■ GIVEN RECORDS ■
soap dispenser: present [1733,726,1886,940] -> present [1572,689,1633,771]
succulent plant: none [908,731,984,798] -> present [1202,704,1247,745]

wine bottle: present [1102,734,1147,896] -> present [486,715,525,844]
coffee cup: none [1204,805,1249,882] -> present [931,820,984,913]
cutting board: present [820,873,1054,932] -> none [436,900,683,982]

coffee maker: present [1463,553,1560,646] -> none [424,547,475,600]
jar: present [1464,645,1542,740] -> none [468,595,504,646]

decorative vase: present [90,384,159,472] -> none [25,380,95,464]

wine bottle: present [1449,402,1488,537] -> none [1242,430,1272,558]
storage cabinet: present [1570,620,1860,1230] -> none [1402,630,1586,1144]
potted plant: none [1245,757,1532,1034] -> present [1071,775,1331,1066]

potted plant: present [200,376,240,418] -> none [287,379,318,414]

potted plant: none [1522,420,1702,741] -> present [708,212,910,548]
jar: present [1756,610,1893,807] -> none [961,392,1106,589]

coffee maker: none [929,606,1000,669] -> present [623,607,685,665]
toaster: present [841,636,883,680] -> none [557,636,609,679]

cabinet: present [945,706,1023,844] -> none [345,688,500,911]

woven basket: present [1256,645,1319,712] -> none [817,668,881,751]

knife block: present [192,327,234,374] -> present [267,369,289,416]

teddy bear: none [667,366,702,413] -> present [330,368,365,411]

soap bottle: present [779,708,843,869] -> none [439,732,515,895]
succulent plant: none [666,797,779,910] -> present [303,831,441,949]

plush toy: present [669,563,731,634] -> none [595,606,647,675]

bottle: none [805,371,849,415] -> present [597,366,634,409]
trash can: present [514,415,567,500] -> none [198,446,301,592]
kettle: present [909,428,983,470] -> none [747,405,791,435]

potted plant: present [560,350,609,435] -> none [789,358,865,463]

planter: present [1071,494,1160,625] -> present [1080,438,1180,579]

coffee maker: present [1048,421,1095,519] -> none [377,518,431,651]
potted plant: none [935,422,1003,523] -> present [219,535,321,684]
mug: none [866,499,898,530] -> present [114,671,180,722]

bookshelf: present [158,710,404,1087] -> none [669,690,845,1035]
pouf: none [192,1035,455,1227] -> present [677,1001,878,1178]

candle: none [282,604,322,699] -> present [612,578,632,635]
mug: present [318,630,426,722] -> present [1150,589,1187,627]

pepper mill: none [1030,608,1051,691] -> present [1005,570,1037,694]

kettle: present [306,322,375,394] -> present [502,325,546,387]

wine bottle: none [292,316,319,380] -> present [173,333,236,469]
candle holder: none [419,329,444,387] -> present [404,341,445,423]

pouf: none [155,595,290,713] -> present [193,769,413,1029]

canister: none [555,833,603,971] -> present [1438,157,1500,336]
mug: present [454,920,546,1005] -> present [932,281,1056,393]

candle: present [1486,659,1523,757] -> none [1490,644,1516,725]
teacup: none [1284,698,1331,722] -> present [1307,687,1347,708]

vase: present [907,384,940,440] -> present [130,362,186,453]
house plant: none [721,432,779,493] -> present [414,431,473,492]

■ WHAT IS BEING ASKED ■
The stretch of entries above that starts with the line containing "jar: present [1464,645,1542,740]" and goes on through the line containing "mug: none [866,499,898,530]" is to be transcribed exactly, and no other line is to be transcribed.

■ TASK OUTPUT ■
jar: present [1464,645,1542,740] -> none [468,595,504,646]

decorative vase: present [90,384,159,472] -> none [25,380,95,464]

wine bottle: present [1449,402,1488,537] -> none [1242,430,1272,558]
storage cabinet: present [1570,620,1860,1230] -> none [1402,630,1586,1144]
potted plant: none [1245,757,1532,1034] -> present [1071,775,1331,1066]

potted plant: present [200,376,240,418] -> none [287,379,318,414]

potted plant: none [1522,420,1702,741] -> present [708,212,910,548]
jar: present [1756,610,1893,807] -> none [961,392,1106,589]

coffee maker: none [929,606,1000,669] -> present [623,607,685,665]
toaster: present [841,636,883,680] -> none [557,636,609,679]

cabinet: present [945,706,1023,844] -> none [345,688,500,911]

woven basket: present [1256,645,1319,712] -> none [817,668,881,751]

knife block: present [192,327,234,374] -> present [267,369,289,416]

teddy bear: none [667,366,702,413] -> present [330,368,365,411]

soap bottle: present [779,708,843,869] -> none [439,732,515,895]
succulent plant: none [666,797,779,910] -> present [303,831,441,949]

plush toy: present [669,563,731,634] -> none [595,606,647,675]

bottle: none [805,371,849,415] -> present [597,366,634,409]
trash can: present [514,415,567,500] -> none [198,446,301,592]
kettle: present [909,428,983,470] -> none [747,405,791,435]

potted plant: present [560,350,609,435] -> none [789,358,865,463]

planter: present [1071,494,1160,625] -> present [1080,438,1180,579]

coffee maker: present [1048,421,1095,519] -> none [377,518,431,651]
potted plant: none [935,422,1003,523] -> present [219,535,321,684]
mug: none [866,499,898,530] -> present [114,671,180,722]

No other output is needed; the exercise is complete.